Эта подчеркнутая оглядка на классику не всегда находила должное понимание, а стремление Казакова возрождать традиционные формы русского рассказа нередко воспринималось как преднамеренное стилизаторство. Каких только влияний не приписывали Казакову — от Карамзина до Пришвина! Каких только параллелей не выискивали в его рассказах! Между тем классики не являлись для Казакова учителями лишь в узком, ремесленном смысле. Они открывали ему свой внутренний мир, свою философию, вселяли уверенность в великой воспитательной пользе литературы, Казаков словно жил с ними бок о бок, и результаты такого духовного общения вовсе не сводились к натужному ученичеству.

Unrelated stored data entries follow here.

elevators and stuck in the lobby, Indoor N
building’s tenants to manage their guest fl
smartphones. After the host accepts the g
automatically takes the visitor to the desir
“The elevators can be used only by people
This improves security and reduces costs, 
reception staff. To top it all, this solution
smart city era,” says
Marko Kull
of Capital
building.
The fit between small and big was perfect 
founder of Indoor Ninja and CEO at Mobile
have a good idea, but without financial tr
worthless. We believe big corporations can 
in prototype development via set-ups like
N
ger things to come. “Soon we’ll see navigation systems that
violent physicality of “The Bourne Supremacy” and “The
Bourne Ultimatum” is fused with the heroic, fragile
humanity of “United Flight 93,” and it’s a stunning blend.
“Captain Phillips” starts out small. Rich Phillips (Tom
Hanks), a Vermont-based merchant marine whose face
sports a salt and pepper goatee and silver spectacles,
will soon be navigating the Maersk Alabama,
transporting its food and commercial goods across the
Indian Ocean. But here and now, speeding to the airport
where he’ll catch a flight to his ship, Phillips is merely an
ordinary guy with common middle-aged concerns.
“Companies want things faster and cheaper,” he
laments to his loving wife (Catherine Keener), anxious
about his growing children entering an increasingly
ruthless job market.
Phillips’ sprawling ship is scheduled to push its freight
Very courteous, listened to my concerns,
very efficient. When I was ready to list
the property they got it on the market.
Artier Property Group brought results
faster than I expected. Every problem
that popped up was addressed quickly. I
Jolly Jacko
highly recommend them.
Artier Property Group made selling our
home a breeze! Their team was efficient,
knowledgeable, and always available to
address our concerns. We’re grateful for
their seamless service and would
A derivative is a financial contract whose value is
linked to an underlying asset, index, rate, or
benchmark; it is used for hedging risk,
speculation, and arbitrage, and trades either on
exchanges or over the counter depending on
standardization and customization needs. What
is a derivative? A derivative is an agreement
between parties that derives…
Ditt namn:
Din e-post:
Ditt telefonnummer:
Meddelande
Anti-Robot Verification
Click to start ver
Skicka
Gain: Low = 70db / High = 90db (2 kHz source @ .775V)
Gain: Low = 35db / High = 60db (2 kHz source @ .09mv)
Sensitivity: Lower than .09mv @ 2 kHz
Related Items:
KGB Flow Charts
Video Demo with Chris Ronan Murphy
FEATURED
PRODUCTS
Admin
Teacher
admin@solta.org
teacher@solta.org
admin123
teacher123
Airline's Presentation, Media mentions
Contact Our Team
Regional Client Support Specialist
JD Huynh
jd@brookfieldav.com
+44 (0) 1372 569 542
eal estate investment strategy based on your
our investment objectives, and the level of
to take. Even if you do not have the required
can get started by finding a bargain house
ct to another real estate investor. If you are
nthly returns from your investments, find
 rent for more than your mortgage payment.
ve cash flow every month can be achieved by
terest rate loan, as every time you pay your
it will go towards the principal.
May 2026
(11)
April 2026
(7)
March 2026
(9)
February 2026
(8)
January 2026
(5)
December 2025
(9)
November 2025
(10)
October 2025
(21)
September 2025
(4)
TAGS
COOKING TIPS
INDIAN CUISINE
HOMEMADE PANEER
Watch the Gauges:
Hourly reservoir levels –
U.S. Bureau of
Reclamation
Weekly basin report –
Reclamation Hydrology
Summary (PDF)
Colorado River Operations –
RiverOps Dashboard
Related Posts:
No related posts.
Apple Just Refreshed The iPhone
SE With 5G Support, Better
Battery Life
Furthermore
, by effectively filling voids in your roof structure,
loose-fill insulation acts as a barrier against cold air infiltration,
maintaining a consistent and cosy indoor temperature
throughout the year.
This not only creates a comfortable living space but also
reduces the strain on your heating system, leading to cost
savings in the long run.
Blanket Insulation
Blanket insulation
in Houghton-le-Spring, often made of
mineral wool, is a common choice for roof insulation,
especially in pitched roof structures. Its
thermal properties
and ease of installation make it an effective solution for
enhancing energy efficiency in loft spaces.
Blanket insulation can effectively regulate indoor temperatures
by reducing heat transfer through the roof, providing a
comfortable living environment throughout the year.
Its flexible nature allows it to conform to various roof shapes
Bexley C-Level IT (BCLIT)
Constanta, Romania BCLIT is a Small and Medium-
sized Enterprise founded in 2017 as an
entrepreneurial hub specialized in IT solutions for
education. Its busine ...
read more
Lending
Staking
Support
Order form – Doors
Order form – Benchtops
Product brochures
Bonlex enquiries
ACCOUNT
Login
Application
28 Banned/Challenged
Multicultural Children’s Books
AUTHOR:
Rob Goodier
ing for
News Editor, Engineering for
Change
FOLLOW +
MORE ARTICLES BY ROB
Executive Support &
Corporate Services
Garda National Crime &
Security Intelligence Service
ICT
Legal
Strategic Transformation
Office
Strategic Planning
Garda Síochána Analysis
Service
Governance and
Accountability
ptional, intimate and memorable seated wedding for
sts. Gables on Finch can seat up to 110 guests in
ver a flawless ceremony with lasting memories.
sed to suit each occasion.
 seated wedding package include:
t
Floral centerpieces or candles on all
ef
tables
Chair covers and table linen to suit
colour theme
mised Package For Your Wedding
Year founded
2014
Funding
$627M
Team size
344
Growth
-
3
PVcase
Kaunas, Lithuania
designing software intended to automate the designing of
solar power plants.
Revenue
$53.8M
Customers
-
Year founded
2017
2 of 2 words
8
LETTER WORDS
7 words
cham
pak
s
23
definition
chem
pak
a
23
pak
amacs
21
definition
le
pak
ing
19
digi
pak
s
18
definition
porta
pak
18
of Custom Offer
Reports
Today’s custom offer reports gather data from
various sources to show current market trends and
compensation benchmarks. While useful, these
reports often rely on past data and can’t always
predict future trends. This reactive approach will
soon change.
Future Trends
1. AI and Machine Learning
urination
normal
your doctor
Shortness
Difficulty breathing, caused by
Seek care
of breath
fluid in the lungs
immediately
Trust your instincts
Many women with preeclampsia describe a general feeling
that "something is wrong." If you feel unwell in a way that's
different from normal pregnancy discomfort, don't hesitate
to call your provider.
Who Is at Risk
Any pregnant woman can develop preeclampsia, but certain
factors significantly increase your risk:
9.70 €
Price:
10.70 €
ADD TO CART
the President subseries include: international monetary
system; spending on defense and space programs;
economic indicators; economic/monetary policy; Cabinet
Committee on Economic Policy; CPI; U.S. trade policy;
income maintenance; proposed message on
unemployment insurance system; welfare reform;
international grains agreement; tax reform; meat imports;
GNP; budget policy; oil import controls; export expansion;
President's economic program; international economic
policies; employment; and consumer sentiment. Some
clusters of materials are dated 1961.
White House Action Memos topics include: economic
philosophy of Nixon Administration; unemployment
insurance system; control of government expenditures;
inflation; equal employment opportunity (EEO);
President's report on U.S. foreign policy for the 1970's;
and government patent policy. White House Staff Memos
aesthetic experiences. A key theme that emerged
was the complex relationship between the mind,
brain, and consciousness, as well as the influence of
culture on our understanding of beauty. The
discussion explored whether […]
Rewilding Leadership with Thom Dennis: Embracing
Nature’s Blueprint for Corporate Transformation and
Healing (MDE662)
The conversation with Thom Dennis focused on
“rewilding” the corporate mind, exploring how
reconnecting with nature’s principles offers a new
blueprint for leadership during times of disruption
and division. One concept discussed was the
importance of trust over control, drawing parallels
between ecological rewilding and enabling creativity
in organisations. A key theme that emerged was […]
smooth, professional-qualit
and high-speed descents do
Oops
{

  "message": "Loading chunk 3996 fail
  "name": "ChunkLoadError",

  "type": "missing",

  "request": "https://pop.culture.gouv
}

Кто из классиков был особенно дорог Казакову?
Первым, пожалуй, следует назвать Лермонтова, чья таинственная и трагическая судьба запала Казакову в сердце довольно рано. Роковая тайна этого «изжелта-смуглого поэта с сумрачными глазами», этого гениального русского человека, погибшего в неполные двадцать семь лет, волновала Казакова, когда писал он о Лермонтове рассказ «Звон брегета» (1959) и когда высказывался о великом поэте в связи со стопятидесятилетием со дня его рождения («Вопросы литературы», 1964, № 10). Было что-то вещее в казаковском тяготении к Лермонтову, в его желании разгадать — почему Лермонтов с такой легкостью шел навстречу своей гибели: «Какой бес сидел в нем, какой рок, какая судьба гнала его все ближе, ближе к обрыву на Машуке?..»
В Лермонтове, в его несправедливо короткой жизни заключалась какая-то фатальная недосказанность, и это вызывало у Казакова досаду. А вот Лев Толстой — его Казаков почитал больше, чем кого-либо из классиков, — поражал всеведением, всеобъемлемостью своего человеческого и писательского опыта. Толстой, сын своего века, знал ту правду о человеческой душе, значимость которой одинакова во все времена, и поскольку задача литературы, — как заявлял Казаков, — изображать «именно душевные движения человека, причем главные, а не мелочные», постольку и Толстой для литературы бессмертен.